## SELECTED TEXT
For any of you trying to keep up, you might want to read yesterday's entry first....
Ok, so I just went to Twitter and I didn't see any of his tweets showing up. I went to his profile, saw that I wasn't following him. Hit the follow button and the sign came up saying that I was blocked from following him. He doesn't want anything to do with my crazypants self. And I can't much blame him. I hate crying in the middle of the day. I have to let go of this. He obviously has. He's probably deleted or blocked my phone number by now. I should do the same. It's just obvious as well to me that I cared more than him. Or he just lost interest quicker. I don't hate him. But for now I'm going to make myself remember the things I didn't like about him so this won't hurt so much.
He always reminded me of Comic Book Guy from the Simpsons in how he would act like his musical taste was the standard bearer.
He didn't like the Beatles. And I've been a Beatlemaniac since I was 8 years old. Insane.
He wasn't that attractive.

## YOUR OBJECTIVE
Copy the entry from "He always reminded" to "years old. Insane.", swapping "musical taste" for "taste in music".

Saved data entries:
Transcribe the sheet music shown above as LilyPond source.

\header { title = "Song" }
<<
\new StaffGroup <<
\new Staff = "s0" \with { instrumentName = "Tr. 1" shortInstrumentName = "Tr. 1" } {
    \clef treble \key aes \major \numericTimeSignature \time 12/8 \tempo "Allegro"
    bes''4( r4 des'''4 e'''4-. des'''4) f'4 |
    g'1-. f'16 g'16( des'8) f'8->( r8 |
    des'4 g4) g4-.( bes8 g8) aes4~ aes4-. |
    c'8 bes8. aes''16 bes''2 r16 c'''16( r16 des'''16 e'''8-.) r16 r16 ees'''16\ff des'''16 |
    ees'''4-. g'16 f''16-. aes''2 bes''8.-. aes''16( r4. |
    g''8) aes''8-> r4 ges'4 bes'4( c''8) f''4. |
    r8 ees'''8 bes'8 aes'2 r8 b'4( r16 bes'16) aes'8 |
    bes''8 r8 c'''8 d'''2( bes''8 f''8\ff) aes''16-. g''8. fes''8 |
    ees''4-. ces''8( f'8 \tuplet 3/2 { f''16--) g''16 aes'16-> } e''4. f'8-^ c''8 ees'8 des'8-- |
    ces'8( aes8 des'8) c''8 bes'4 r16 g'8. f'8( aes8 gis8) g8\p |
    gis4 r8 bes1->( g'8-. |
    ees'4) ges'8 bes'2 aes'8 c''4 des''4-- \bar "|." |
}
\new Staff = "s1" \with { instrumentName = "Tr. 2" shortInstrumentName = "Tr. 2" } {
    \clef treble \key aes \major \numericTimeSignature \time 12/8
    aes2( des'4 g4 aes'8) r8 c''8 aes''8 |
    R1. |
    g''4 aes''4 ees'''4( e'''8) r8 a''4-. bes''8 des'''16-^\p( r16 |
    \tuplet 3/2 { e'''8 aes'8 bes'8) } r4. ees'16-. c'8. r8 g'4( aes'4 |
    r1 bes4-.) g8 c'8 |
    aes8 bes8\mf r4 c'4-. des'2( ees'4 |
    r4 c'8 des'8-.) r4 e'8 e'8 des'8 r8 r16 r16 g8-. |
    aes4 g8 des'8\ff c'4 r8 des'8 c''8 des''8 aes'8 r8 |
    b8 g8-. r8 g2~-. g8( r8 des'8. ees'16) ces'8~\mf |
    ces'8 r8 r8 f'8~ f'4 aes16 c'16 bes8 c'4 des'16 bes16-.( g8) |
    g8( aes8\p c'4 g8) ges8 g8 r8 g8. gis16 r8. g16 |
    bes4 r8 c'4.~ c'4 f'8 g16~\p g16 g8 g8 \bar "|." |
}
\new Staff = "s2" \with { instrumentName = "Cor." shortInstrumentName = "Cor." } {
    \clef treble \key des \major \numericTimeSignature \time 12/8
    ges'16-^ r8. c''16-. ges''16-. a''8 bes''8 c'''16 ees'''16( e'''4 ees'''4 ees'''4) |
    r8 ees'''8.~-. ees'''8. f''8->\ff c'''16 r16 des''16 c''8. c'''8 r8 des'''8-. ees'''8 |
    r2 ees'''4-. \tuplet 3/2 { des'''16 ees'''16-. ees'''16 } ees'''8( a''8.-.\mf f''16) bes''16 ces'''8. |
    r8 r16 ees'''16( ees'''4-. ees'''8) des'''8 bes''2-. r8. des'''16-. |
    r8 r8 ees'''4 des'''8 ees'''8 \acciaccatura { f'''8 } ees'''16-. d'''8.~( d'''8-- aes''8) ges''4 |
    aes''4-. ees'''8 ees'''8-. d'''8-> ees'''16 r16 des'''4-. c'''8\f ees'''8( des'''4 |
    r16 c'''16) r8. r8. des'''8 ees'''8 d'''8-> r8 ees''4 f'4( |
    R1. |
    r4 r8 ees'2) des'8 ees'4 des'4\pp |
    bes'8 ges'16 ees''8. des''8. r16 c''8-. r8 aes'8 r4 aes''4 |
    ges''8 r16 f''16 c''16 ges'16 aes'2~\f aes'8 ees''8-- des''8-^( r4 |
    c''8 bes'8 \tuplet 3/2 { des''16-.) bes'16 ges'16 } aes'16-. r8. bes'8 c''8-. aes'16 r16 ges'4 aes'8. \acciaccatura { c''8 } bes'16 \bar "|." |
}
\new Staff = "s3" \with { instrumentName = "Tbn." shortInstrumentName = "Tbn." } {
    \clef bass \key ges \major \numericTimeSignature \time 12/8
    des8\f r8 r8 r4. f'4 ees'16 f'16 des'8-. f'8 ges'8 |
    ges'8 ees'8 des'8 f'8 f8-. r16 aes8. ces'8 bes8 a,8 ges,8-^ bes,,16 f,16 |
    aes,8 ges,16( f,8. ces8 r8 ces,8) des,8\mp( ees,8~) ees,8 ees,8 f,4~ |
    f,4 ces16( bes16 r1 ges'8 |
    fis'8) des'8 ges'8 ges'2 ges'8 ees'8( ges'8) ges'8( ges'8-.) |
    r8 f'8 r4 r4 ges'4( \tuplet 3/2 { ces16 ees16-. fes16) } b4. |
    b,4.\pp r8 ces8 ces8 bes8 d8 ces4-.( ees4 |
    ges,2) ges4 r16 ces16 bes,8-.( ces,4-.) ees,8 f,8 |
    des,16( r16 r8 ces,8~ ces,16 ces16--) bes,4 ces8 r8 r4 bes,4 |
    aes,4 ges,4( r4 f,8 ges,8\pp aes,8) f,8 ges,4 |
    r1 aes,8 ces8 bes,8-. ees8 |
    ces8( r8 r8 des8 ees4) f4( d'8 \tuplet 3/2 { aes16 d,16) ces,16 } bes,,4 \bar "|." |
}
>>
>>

## TASK SOLUTION
He always reminded me of Comic Book Guy from the Simpsons in how he would act like his taste in music was the standard bearer.
He didn't like the Beatles. And I've been a Beatlemaniac since I was 8 years old. Insane.